Former French President Nicolas Sarkozy will begin serving a five-year sentence at Paris' Sante Prison next week, the news agency reported on Monday (October 13). He is suspected of conspiring with the former Libyan regime to illegally finance his 2007 presidential campaign.
|Extended reading|French court sentences former president to five years in prison for illegal political donations
According to French radio station RTL, this is Sarkozy's third conviction for fraud-related offenses, and he is expected to begin serving his sentence next Tuesday (21st). The Paris Financial Prosecutor's Office "can neither confirm nor deny" the news, and Sarkozy's lawyers declined to comment.
Sarkozy served as French president from 2007 to 2012. A leading figure in the conservative party, he championed pension reforms (raising the pension age from 60 to 62) and the Union for the Mediterranean. The court found Sarkozy guilty of criminal conspiracy in 2007 for conspiring with his aides to finance the elections of then-Libyan strongman Muammar Gaddafi.
The verdict stated that considering the "extreme seriousness" of the case, the court decided to impose a prison sentence; Sarkozy has always maintained his innocence and accused the case of being politically motivated.
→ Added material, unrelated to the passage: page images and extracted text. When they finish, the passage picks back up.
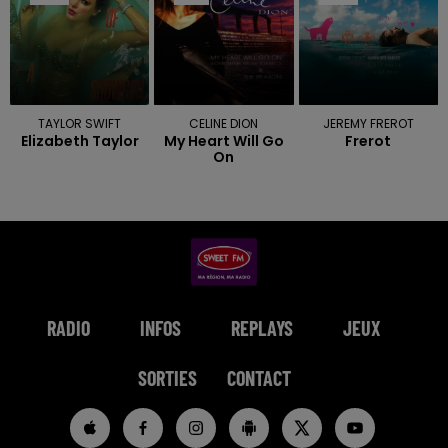
TAYLOR SWIFT
CELINE DION
JEREMY FREROT
Elizabeth Taylor
My Heart Will Go
Frerot
On
RADIO
INFOS
REPLAYS
JEUX
SORTIES
CONTACT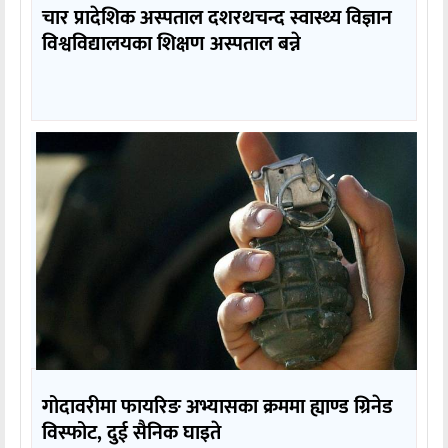
चार प्रादेशिक अस्पताल दशरथचन्द स्वास्थ्य विज्ञान
विश्वविद्यालयका शिक्षण अस्पताल बन्ने
गोदावरीमा फायरिङ अभ्यासका क्रममा ह्याण्ड ग्रिनेड
विस्फोट, दुई सैनिक घाइते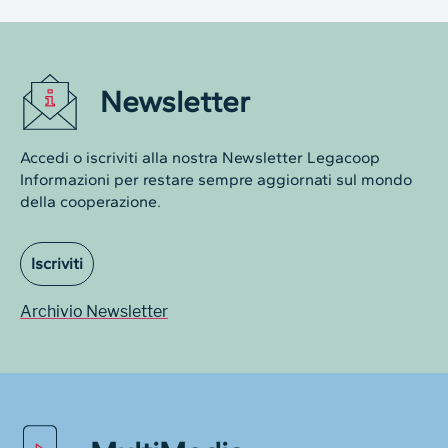
Newsletter
Accedi o iscriviti alla nostra Newsletter Legacoop
Informazioni per restare sempre aggiornati sul mondo
della cooperazione.
Iscriviti
Archivio Newsletter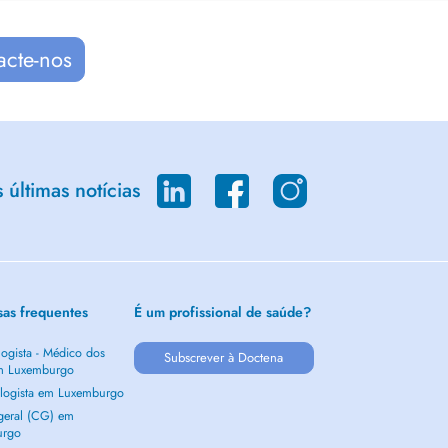
acte-nos
últimas notícias
sas frequentes
É um profissional de saúde?
ogista - Médico dos
Subscrever à Doctena
m Luxemburgo
logista em Luxemburgo
 geral (CG) em
urgo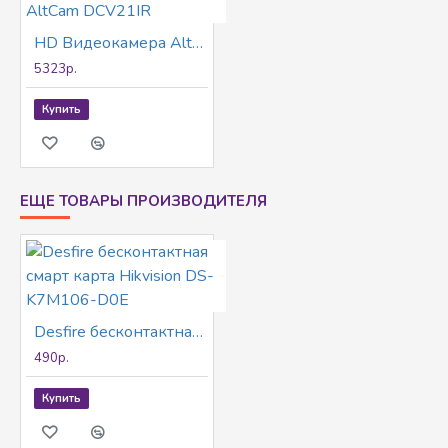
HD Видеокамера AltCam DCV21IR
5323р.
Купить
ЕЩЕ ТОВАРЫ ПРОИЗВОДИТЕЛЯ
Desfire бесконтактная смарт карта Hikvision DS-K7M106-D0E
490р.
Купить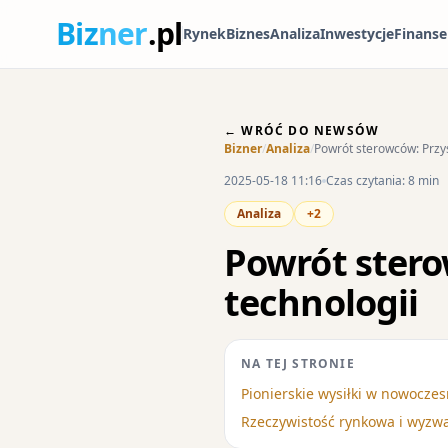
Biz
ner
.pl
Rynek
Biznes
Analiza
Inwestycje
Finanse
← WRÓĆ DO NEWSÓW
Bizner
/
Analiza
/
Powrót sterowców: Przys
2025-05-18 11:16
Czas czytania: 8 min
Analiza
+2
Powrót stero
technologii
NA TEJ STRONIE
Pionierskie wysiłki w nowocze
Rzeczywistość rynkowa i wyzw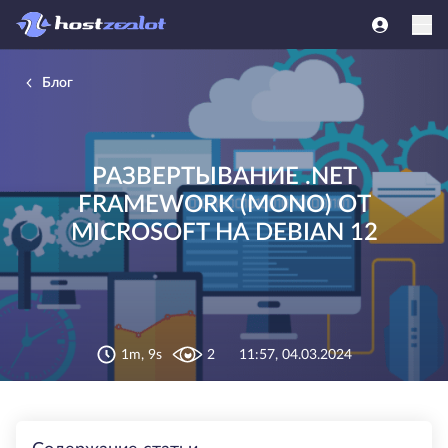
Блог
РАЗВЕРТЫВАНИЕ .NET
FRAMEWORK (MONO) ОТ
MICROSOFT НА DEBIAN 12
1m, 9s
2
11:57, 04.03.2024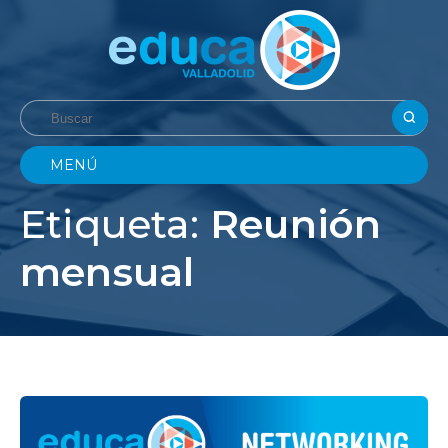
MENÚ
Etiqueta:
Reunión
mensual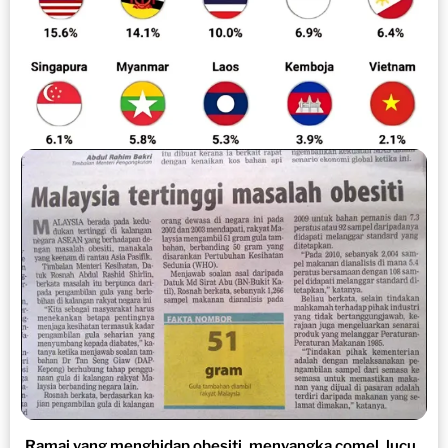
Ramai yang menghidap obesiti, menyangka comel, lucu..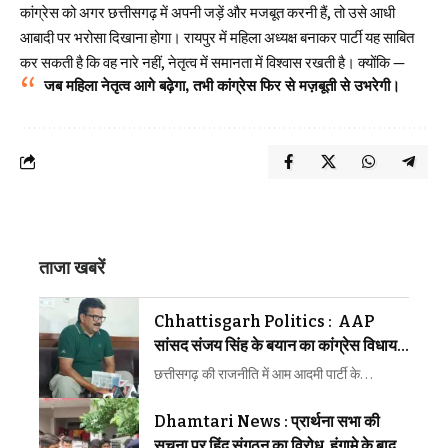
कांग्रेस को अगर छत्तीसगढ़ में अपनी जड़ें और मजबूत करनी हैं, तो उसे आधी
आबादी पर भरोसा दिखाना होगा। रायपुर में महिला अध्यक्ष बनाकर पार्टी यह साबित
कर सकती है कि वह नारे नहीं, नेतृत्व में समानता में विश्वास रखती है। क्योंकि —
जब महिला नेतृत्व आगे बढ़ेगा, तभी कांग्रेस फिर से मज़बूती से उभरेगी।
ताजा खबरें
Chhattisgarh Politics : AAP
सांसद संजय सिंह के बयान का कांग्रेस विधायक
ने किया समर्थन
छत्तीसगढ़ की राजनीति में आम आदमी पार्टी के…
Dhamtari News : प्रार्थना सभा की
सूचना पर हिंदू संगठन का विरोध, हंगामे के बाद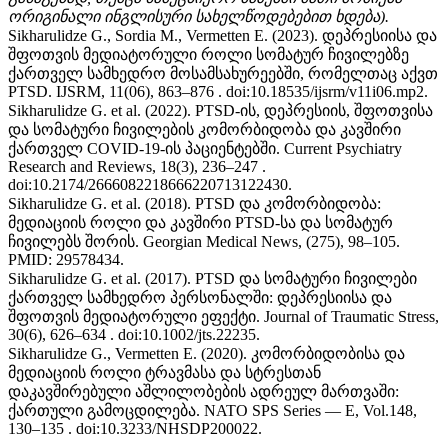
ორიგინალი ინგლისური სახელწოდებებით ხდება).
Sikharulidze G., Sordia M., Vermetten E. (2023).
დეპრესიისა და
შფოთვის მედიატორული როლი სომატურ ჩივილებზე
ქართველ სამხედრო მოსამსახურეებში, რომელთაც აქვთ
PTSD
.
IJSRM, 11(06), 863–876
. doi:10.18535/ijsrm/v11i06.mp2
.
Sikharulidze G. et al. (2022).
PTSD-ის, დეპრესიის, შფოთვისა
და სომატური ჩივილების კომორბიდობა და კავშირი
ქართველ COVID-19-ის პაციენტებში
.
Current Psychiatry
Research and Reviews, 18(3), 236–247
.
doi:10.2174/2666082218666220713122430
.
Sikharulidze G. et al. (2018).
PTSD და კომორბიდობა:
მედიაციის როლი და კავშირი PTSD-სა და სომატურ
ჩივილებს შორის
.
Georgian Medical News, (275), 98–105
.
PMID: 29578434
.
Sikharulidze G. et al. (2017).
PTSD და სომატური ჩივილები
ქართველ სამხედრო პერსონალში: დეპრესიისა და
შფოთვის მედიატორული ეფექტი
.
Journal of Traumatic Stress,
30(6), 626–634
. doi:10.1002/jts.22235
.
Sikharulidze G., Vermetten E. (2020).
კომორბიდობისა და
მედიაციის როლი ტრავმასა და სტრესთან
დაკავშირებული აშლილობების ადრეულ მართვაში:
ქართული გამოცდილება
.
NATO SPS Series — E, Vol.148,
130–135
. doi:10.3233/NHSDP200022
.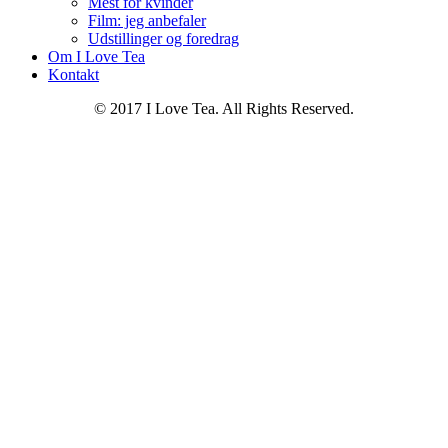
Mest for kvinder
Film: jeg anbefaler
Udstillinger og foredrag
Om I Love Tea
Kontakt
© 2017 I Love Tea. All Rights Reserved.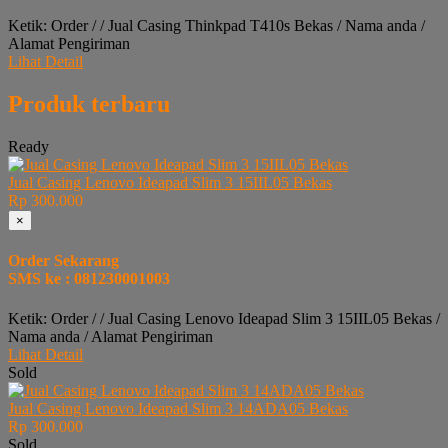
Ketik: Order / / Jual Casing Thinkpad T410s Bekas / Nama anda /
Alamat Pengiriman
Lihat Detail
Produk terbaru
Ready
Jual Casing Lenovo Ideapad Slim 3 15IIL05 Bekas
Rp 300.000
×
Order Sekarang
SMS ke : 081230001003
Ketik: Order / / Jual Casing Lenovo Ideapad Slim 3 15IIL05 Bekas /
Nama anda / Alamat Pengiriman
Lihat Detail
Sold
Jual Casing Lenovo Ideapad Slim 3 14ADA05 Bekas
Rp 300.000
Sold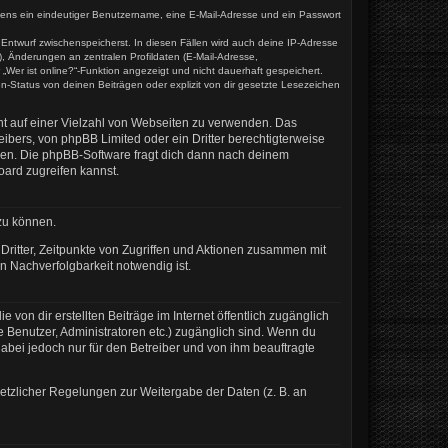
estens ein eindeutiger Benutzername, eine E-Mail-Adresse und ein Passwort
s Entwurf zwischenspeicherst. In diesen Fällen wird auch deine IP-Adresse
, Änderungen an zentralen Profildaten (E-Mail-Adresse,
Wer ist online?“-Funktion angezeigt und nicht dauerhaft gespeichert.
-Status von deinen Beiträgen oder explizit von dir gesetzte Lesezeichen
cht auf einer Vielzahl von Webseiten zu verwenden. Das
ibers, von phpBB Limited oder ein Dritter berechtigterweise
zen. Die phpBB-Software fragt dich dann nach deinem
ard zugreifen kannst.
zu können.
ritter, Zeitpunkte von Zugriffen und Aktionen zusammen mit
 Nachverfolgbarkeit notwendig ist.
von dir erstellten Beiträge im Internet öffentlich zugänglich
te Benutzer, Administratoren etc.) zugänglich sind. Wenn du
abei jedoch nur für den Betreiber und von ihm beauftragte
setzlicher Regelungen zur Weitergabe der Daten (z. B. an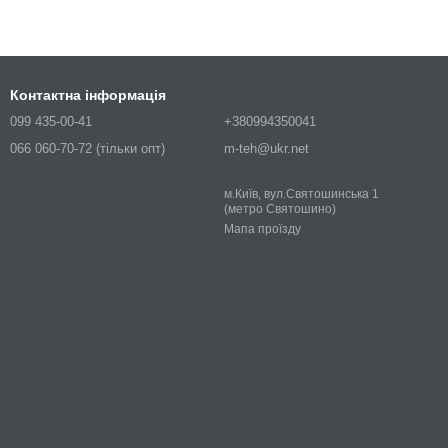
Контактна інформація
099 435-00-41
+380994350041
066 060-70-72 (тільки опт)
m-teh@ukr.net
м.Київ, вул.Святошинська 1
(метро Святошино)
Мапа проїзду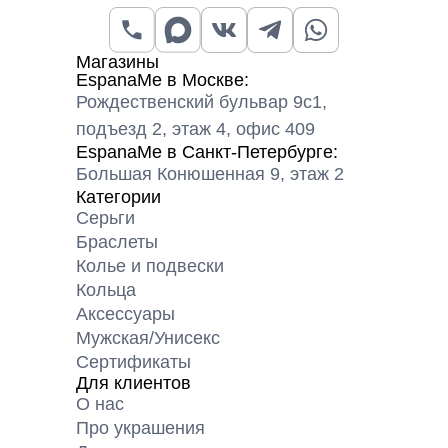
Магазины
EspanaMe в Москве:
Рождественский бульвар 9с1,
подъезд 2, этаж 4, офис 409
EspanaMe в Санкт-Петербурге:
Большая Конюшенная 9, этаж 2
Категории
Серьги
Браслеты
Колье и подвески
Кольца
Аксессуары
Мужская/Унисекс
Сертификаты
Для клиентов
О нас
Про украшения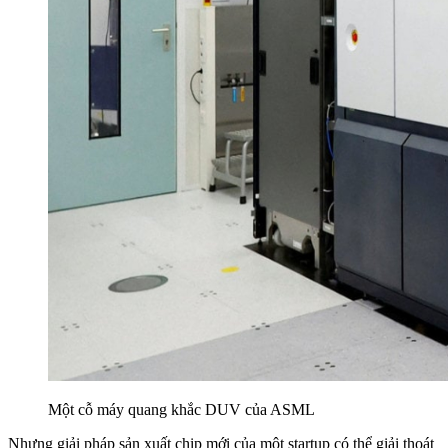
Một cỗ máy quang khắc DUV của ASML
Nhưng giải pháp sản xuất chip mới của một startup có thể giải thoát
If he is actually imprisoned, Sarkozy will become the mostThe first former president to serve his sentence in prison following a criminal convictionAlthough former President Jacques Chirac was also convicted of corruption, he did not actually serve his sentence.
In addition to this case, Sarkozy was sentenced to three years in prison for "corruption and abuse of power" in 2021, one of which he had to serve; he was also sentenced in 2023 for illegal use of campaign funds.